Cravath, Swaine & Moore: M&A: Robert Townsend III, Damien Zoubek and associates Stephanie Alexis, Ryan Farha and Alexander Muller. Employee compensation and benefits: associate Jarrett Hoffmann. Environmental: Matthew Morreale. (All are in New York.) Cravath is J&J’s longtime outside corporate counsel.

Baker & McKenzie: Tax: Scott Brandman, John Paek, Jonathan Stevens and asso­ciates W. Justin Hill and Trevor Mauck. (All are in New York.)

Freshfields: Antitrust: Paul Yde, counsel Mary Lehner and associates Ilana Kattan, Valeria Losco and Craig Minerva. (All are in Washington, D.C.)

Linklaters: Competition law: Jonas Koponen, Gerwin Van Gerven and asso­ciates Mar Garcia and Marcus Pollard.
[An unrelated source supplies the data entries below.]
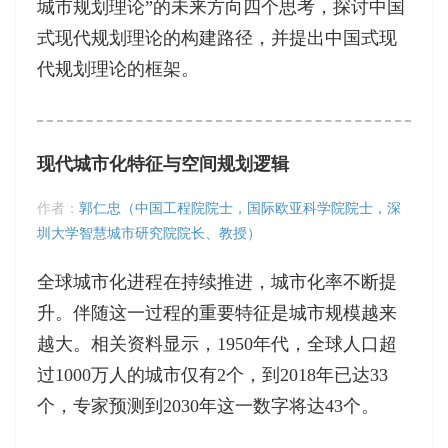
城市规划理论”的未来方向四个思考，探讨中国
式现代规划理论的构建路径，并提出中国式现
代规划理论的框架。
现代城市化特征与空间规划逻辑
作者：
郭仁忠（中国工程院院士，国际欧亚科学院院士，深
圳大学智慧城市研究院院长、教授）
全球城市化进程在持续推进，城市化率不断提
升。伴随这一过程的重要特征是城市规模越来
越大。相关资料显示，1950年代，全球人口超
过1000万人的城市仅有2个，到2018年已达33
个，专家预测到2030年这一数字将达43个。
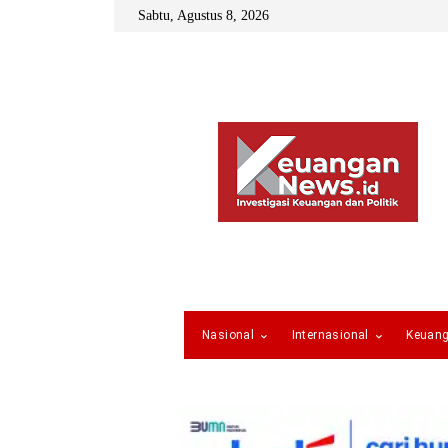
Sabtu, Agustus 8, 2026
Nasional
Internasional
Keuan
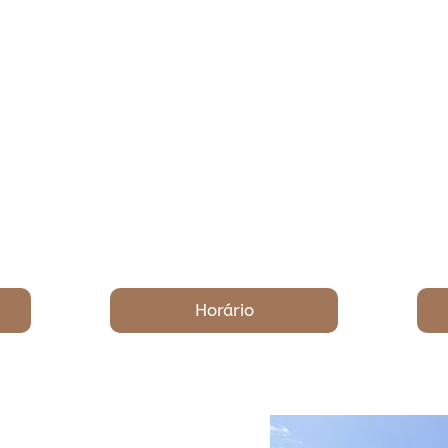
Horário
Corporate law: Bart Jan Kuck, Paul Van Hooghten, counsel Philippe Remels, managing associate Felix Dobbelaere and associates Marie Centner and Jae Suk Vanwijngaerden. Tax: Ivo Onkelinx, counsel Olaf Kroon, managing associate Nikolaas Van Robbroeck and associate Boudewijn Niels. (All are in Brussels except for Amsterdam-based Kuck, Kroon and Niels.) Linklaters regularly advises J&J.

Marcus is senior writer for TheDeal.com.